Produce as output only the lines below starting at the line with "gleichzeitig mit seinen Mitbe" and continuing through the line with "auskunftspflichtig.", each one exactly as written.

> Source data:
★ ★ ★

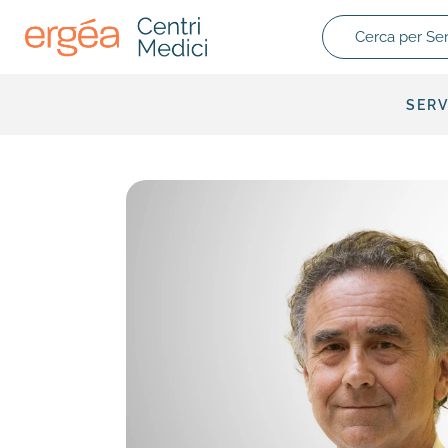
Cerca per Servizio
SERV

★ ★ ★

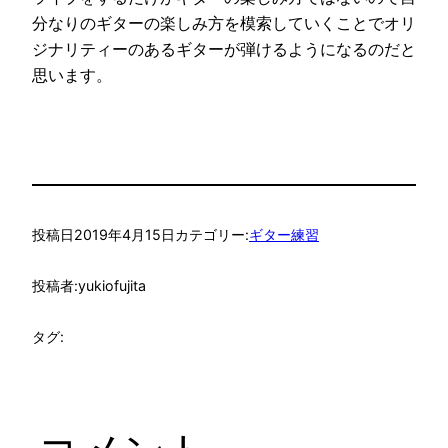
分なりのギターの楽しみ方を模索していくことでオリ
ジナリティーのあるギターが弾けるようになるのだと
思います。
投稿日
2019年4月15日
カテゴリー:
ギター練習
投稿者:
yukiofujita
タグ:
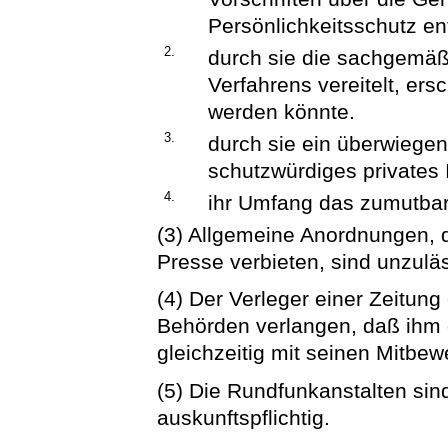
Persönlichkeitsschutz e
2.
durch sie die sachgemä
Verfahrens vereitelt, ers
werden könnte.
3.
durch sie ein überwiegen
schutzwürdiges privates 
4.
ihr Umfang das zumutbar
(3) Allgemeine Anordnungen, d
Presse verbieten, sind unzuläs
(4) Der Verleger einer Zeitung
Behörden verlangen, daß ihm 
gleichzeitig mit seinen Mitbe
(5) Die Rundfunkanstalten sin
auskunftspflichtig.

★ ★ ★

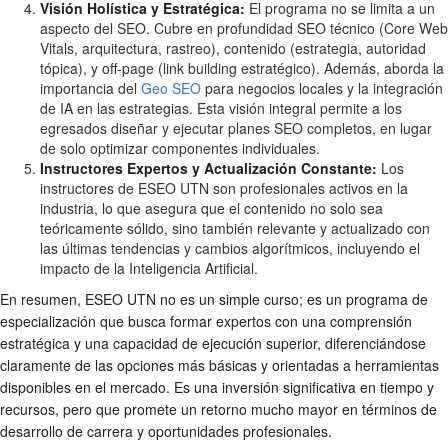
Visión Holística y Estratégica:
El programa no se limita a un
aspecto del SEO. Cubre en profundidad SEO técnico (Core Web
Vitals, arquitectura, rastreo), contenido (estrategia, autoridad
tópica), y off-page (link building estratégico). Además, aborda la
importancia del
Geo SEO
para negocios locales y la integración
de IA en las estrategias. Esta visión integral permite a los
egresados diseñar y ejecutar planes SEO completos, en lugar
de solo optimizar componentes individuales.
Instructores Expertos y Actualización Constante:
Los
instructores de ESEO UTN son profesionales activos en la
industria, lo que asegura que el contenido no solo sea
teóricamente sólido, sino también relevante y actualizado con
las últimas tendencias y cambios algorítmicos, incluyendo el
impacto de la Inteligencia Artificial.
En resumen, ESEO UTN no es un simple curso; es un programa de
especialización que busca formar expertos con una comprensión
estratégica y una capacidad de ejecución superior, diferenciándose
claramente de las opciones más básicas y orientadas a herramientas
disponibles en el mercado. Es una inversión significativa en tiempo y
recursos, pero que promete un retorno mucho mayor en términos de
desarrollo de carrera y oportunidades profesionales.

★ ★ ★

> Completed task:
gleichzeitig mit seinen Mitbe
(5) Die Rundfunkanstalten sin
auskunftspflichtig.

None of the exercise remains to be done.